Tuesday, September 11, 2012

What do we call what we do?

I've called myself a data miner for about 15 years, and the field I was a part of as Data Mining (DM). Before then, I referred to what I did as "Pattern Recognition", "Machine Learning", "Statistical Modeling", or "Statistical Learning". In recent years, I've called what I do Predictive Analytics (PA) more often and even co-titled my blog with both Data Mining and Predictive Analytics. That stated, I don't have a good noun to go along with PA. A "predictive analytist" (as if I myself were a "predictor")? A "predictive analyzer"? I often call someone who does PA a Predictive Analytics Professional. But the according to google, the trending on data mining is down. Pattern recognition? Down. Machine Learning? Flat or slightly up. Only Predictive Analytics and it's closely-related sibling, Business Analytics, are up. Even the much-touted Data Science has been relatively flat, though has been spiking Q4 the past few years.
data mining
Data Mining
Pattern Recognition
Machine Learning
Predictive Analytics
Business Analytics
The big winner? Big Data of course! It has exploded this year. Will that trend continue? It's hard to believe it will continue, but this wave has grown and it seems that every conference related to analytics or databases is touting "big data".

Big Data

Data Science

I have no plans of calling what I do "big data" or "data science". The former term will pass when data gets bigger than big data. The latter may or may not stick, but seems to resonate more with theoreticians and leading-edge types than with practitioners. For now, I'll continue to call myself a data miner and what I do predictive analytics or data mining.


Will Dwinnell said...

Unfortunately, most of these terms somewhat suggest specific applications: "data mining" suggests the use of large data sets, while "pattern recognition" is used more in engineering applications, such as signal or image classification tasks.
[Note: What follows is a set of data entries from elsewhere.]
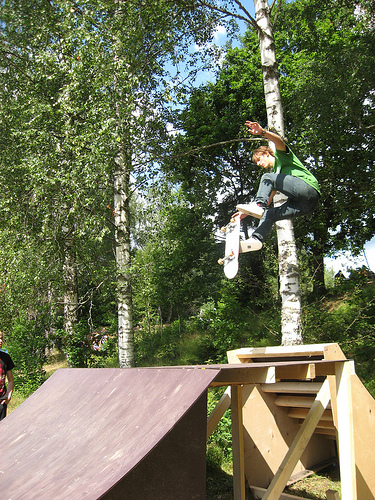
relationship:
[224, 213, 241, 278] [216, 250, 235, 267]
skateboard has wheels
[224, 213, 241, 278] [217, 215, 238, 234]
skateboard has wheels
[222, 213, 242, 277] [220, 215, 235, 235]
skateboard has two wheels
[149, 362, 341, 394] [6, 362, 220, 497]
platform near ramp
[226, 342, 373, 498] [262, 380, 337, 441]
ramp has steps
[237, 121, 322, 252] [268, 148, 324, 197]
skateboarder wearing green t-shirt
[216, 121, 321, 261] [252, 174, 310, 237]
man wearing jeans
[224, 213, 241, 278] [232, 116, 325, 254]
skateboard under boy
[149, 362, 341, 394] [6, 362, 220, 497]
platform beside ramp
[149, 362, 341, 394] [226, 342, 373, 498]
platform beside ramp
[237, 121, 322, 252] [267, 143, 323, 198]
skateboarder wearing green shirt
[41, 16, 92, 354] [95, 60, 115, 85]
birch tree has leaves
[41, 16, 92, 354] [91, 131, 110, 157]
birch tree has leaves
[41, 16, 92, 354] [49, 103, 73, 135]
birch tree has leaves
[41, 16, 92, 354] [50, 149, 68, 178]
birch tree has leaves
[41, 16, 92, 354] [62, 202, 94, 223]
birch tree has leaves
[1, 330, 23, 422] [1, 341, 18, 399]
boy wearing t-shirt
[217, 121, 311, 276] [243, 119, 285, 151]
man has arm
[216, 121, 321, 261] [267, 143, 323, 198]
man wearing green shirt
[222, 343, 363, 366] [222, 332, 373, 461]
stairs made of wood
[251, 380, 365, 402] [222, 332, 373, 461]
stairs made of wood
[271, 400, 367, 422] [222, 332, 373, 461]
stairs made of wood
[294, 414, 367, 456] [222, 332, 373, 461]
stairs made of wood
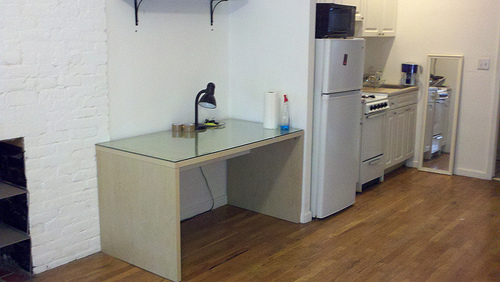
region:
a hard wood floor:
[345, 153, 497, 256]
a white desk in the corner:
[97, 103, 305, 278]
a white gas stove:
[356, 85, 396, 197]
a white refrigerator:
[317, 31, 364, 221]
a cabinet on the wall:
[364, 10, 414, 52]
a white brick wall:
[20, 36, 93, 114]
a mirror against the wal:
[416, 53, 473, 177]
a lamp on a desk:
[186, 81, 225, 132]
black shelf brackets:
[128, 0, 228, 39]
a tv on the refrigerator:
[321, 2, 366, 52]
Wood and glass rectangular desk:
[95, 115, 302, 280]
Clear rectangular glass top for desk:
[96, 117, 308, 161]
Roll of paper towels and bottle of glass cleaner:
[259, 88, 293, 132]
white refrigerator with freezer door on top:
[316, 37, 359, 219]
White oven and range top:
[355, 91, 389, 192]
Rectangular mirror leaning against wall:
[420, 52, 462, 174]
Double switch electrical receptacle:
[473, 57, 492, 71]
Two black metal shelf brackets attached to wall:
[128, 1, 230, 27]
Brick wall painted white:
[28, 77, 101, 268]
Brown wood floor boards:
[366, 194, 483, 275]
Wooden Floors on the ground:
[390, 177, 498, 275]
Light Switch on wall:
[473, 46, 492, 88]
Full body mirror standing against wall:
[419, 50, 461, 175]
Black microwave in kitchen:
[310, 0, 358, 36]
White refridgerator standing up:
[315, 40, 367, 220]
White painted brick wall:
[37, 8, 97, 266]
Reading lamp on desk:
[188, 76, 223, 134]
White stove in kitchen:
[358, 93, 391, 198]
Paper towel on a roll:
[264, 81, 282, 138]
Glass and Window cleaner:
[278, 92, 296, 138]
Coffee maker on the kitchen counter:
[477, 70, 499, 105]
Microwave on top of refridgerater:
[373, 2, 431, 48]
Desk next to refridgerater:
[112, 132, 369, 281]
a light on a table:
[60, 44, 340, 240]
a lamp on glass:
[157, 51, 268, 156]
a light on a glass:
[157, 72, 289, 166]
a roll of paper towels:
[249, 58, 308, 145]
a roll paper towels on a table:
[237, 76, 329, 158]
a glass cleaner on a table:
[218, 87, 348, 179]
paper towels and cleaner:
[211, 77, 294, 160]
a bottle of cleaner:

Naturally, there's also a marketing impetus to come up with new terms. I notice that "big data" and "data science" have recently emerged.

Perhaps, Dean, you and I should market a new terms to put ourselves on the cutting edge? I suggest "extreme analytics" (XA).

By the way, I might have been the person who added "pattern recognition" to some of those Wikipedia entries.

Dean Abbott said...

I love XA. Would we be required to type Matlab code while bungee jumping?

Will Dwinnell said...

I was thinking of something like a "Wargames"-style room with visualizations on those giant screens.

Gregory Piatetsky said...

Dean, agree that BigData term will pass, but Data Mining term has negative "invasion-of-privacy" connotation in popular press, so I am OK with data science. "Data science" is not a science now, but it can be

Dean Abbott said...

Gregory: you are right about data mining and the negative connotations. To many people, I describe what I do in terms like "Predictive Analytics", though there is no good noun form yet. Data Mining evokes a nice image to me, but has the baggage.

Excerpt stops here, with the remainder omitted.